> [Exercise details]: Beneath this line are the data; copy exactly the part of them that opens with the line containing "Page size: 1500x1125." and closes with the line containing "text_box [16, 59, 1500, 135]", and only that part.

(Information provided)

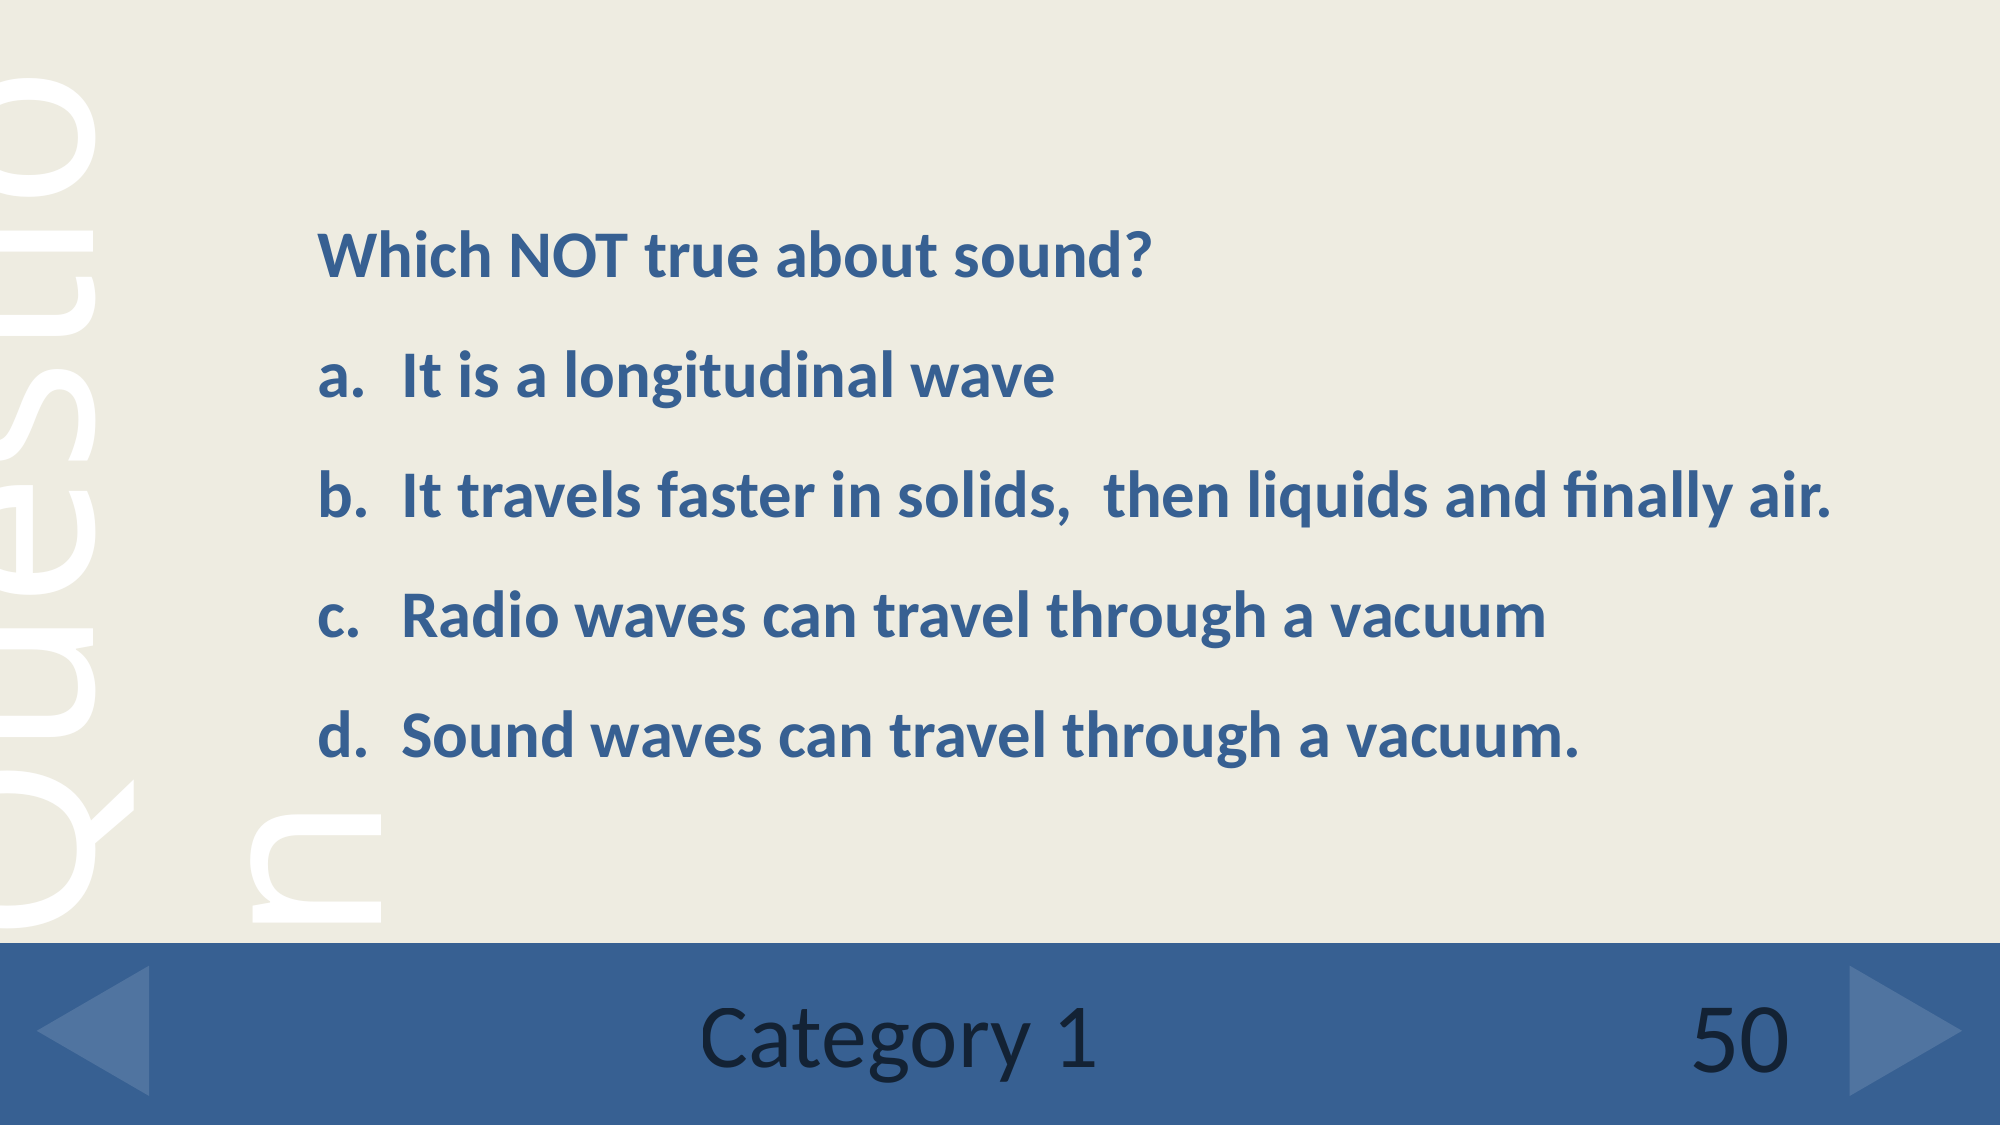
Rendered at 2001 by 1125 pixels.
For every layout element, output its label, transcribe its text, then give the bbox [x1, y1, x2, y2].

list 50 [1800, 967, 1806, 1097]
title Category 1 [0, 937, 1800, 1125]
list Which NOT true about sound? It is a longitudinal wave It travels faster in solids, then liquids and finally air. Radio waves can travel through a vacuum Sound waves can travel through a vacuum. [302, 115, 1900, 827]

(End Information provided)
(Information provided)

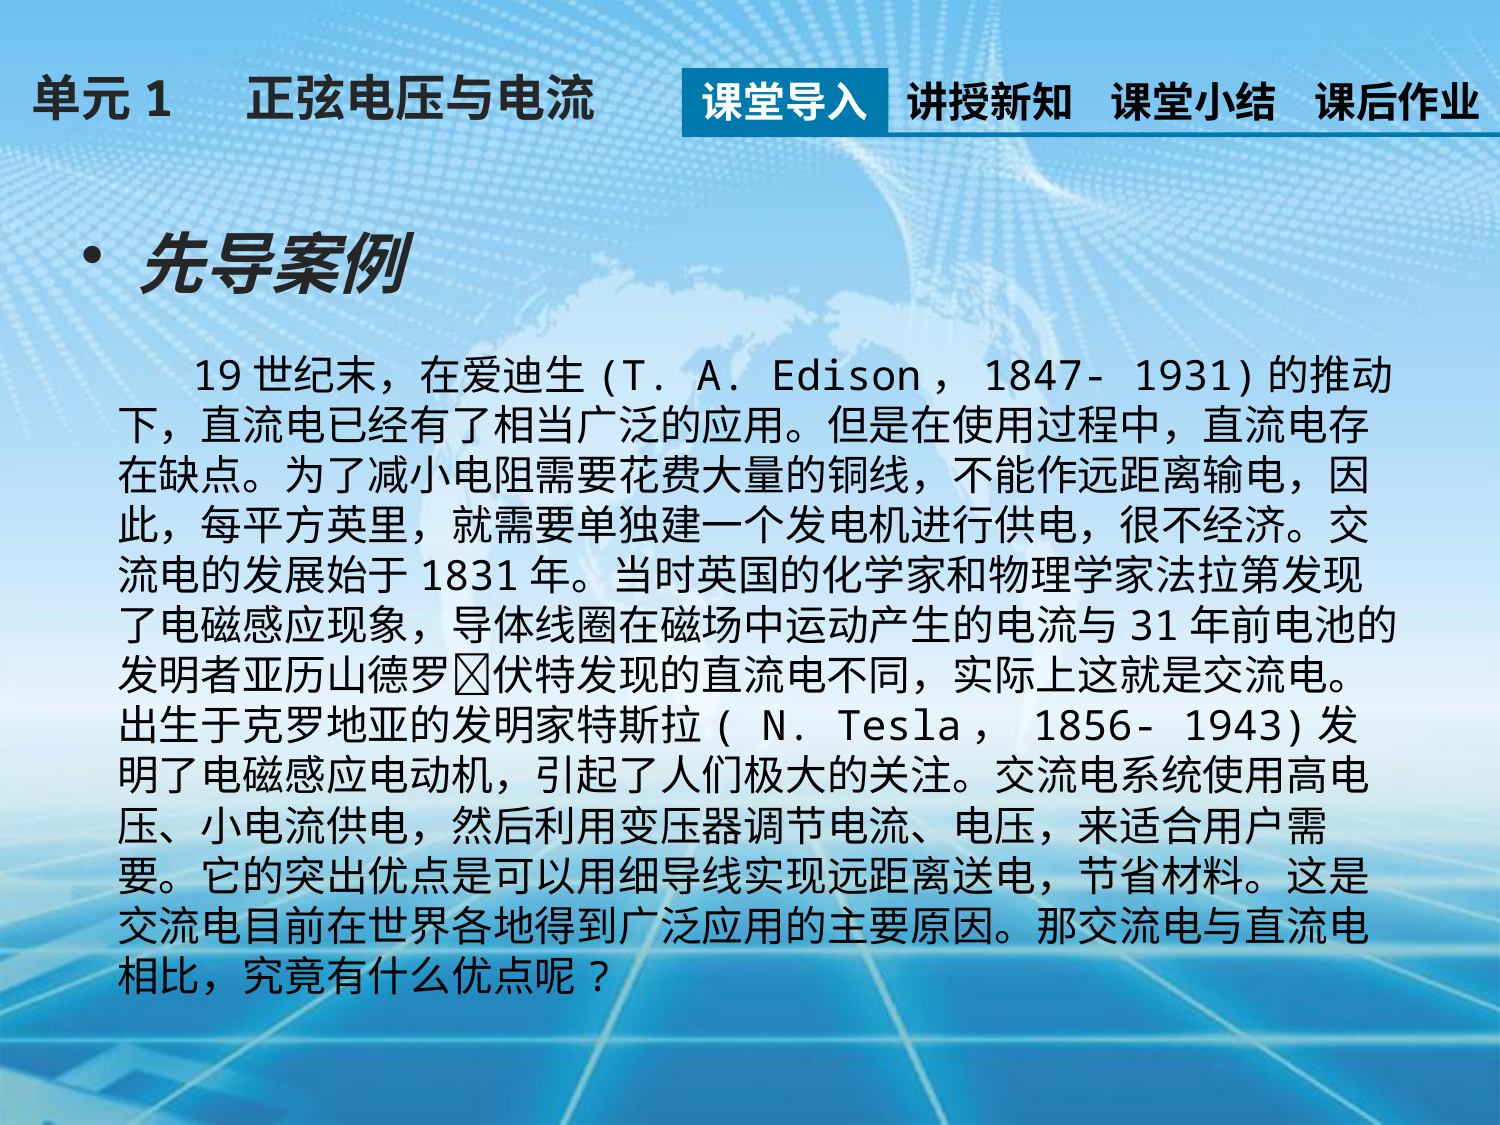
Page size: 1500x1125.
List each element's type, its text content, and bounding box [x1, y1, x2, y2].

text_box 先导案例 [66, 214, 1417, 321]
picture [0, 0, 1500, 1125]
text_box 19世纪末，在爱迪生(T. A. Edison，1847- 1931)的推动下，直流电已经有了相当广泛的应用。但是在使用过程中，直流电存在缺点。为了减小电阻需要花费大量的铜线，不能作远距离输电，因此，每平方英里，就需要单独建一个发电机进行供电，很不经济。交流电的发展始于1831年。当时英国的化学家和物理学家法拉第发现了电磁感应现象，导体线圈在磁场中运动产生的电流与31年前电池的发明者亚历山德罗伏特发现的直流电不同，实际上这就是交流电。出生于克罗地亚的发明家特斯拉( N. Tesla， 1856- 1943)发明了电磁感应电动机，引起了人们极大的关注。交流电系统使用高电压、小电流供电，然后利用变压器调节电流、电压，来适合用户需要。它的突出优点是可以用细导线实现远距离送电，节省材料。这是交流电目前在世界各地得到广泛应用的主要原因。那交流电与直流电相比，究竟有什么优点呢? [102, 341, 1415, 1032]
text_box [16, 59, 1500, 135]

(End Information provided)

> [Your solution]:
Page size: 1500x1125.
List each element's type, its text content, and bounding box [x1, y1, x2, y2].

text_box 先导案例 [66, 214, 1417, 321]
picture [0, 0, 1500, 1125]
text_box 19世纪末，在爱迪生(T. A. Edison，1847- 1931)的推动下，直流电已经有了相当广泛的应用。但是在使用过程中，直流电存在缺点。为了减小电阻需要花费大量的铜线，不能作远距离输电，因此，每平方英里，就需要单独建一个发电机进行供电，很不经济。交流电的发展始于1831年。当时英国的化学家和物理学家法拉第发现了电磁感应现象，导体线圈在磁场中运动产生的电流与31年前电池的发明者亚历山德罗伏特发现的直流电不同，实际上这就是交流电。出生于克罗地亚的发明家特斯拉( N. Tesla， 1856- 1943)发明了电磁感应电动机，引起了人们极大的关注。交流电系统使用高电压、小电流供电，然后利用变压器调节电流、电压，来适合用户需要。它的突出优点是可以用细导线实现远距离送电，节省材料。这是交流电目前在世界各地得到广泛应用的主要原因。那交流电与直流电相比，究竟有什么优点呢? [102, 341, 1415, 1032]
text_box [16, 59, 1500, 135]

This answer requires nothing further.